[squeak-dev] Re: Squeak 4.4 Question
tim Rowledge
tim at rowledge.org
Wed Jan 16 23:59:55 UTC 2013
On 16-01-2013, at 2:17 PM, Frank Shearar <frank.shearar at gmail.com> wrote:
>
> But I'm tired of arguing. Please propose a means that I can, with an
> absolute minimum of effort find the sources file corresponding to a
> given Squeak version, both for 4.4 and for arbitrary versions in the
> future.
>
> I repeat: _all I want_ is a _simple_ correspondence between a released
> Squeak and the source file that it needs. One that a shell script can
> calculate. One that doesn't involve scraping links off a web page.
My suggestion, for what it's worth -
a) forget naming the individual files by version/update level etc (for releases - for ongoing work when updates are being loaded it makes some sense)
b) name the *directories*
c) document that users should keep the image/changes files for release numpty-ump in a directory separate to their files for release diddly-squat.
──────────
ACTIVITIES
**a)** Answer these questions about the mailing-list post:
(i) Whose message is quoted at the start of the post?
(ii) According to the quoted message, what kind of program should be able to calculate the correspondence between a released Squeak and its source file?
(iii) In the suggestion marked b), what should be named?
**b)** Reproduce the stretch of the mailing-list post from "My suggestion, for" through "for release diddly-squat.".
The rows after this point are not needed.

RECORDED DATA
──────────
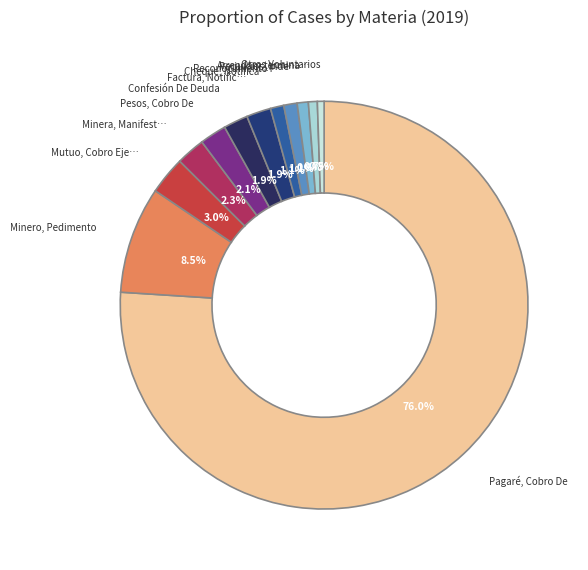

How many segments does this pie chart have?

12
──────────
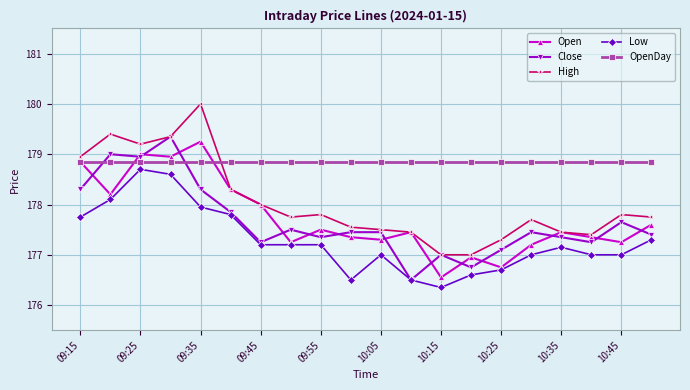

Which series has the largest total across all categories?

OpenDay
──────────
ANSWERS BY ITEM NUMBER
**a)**
(i) Frank Shearar
(ii) A shell script
(iii) The directories

**b)**
My suggestion, for what it's worth -
a) forget naming the individual files by version/update level etc (for releases - for ongoing work when updates are being loaded it makes some sense)
b) name the *directories*
c) document that users should keep the image/changes files for release numpty-ump in a directory separate to their files for release diddly-squat.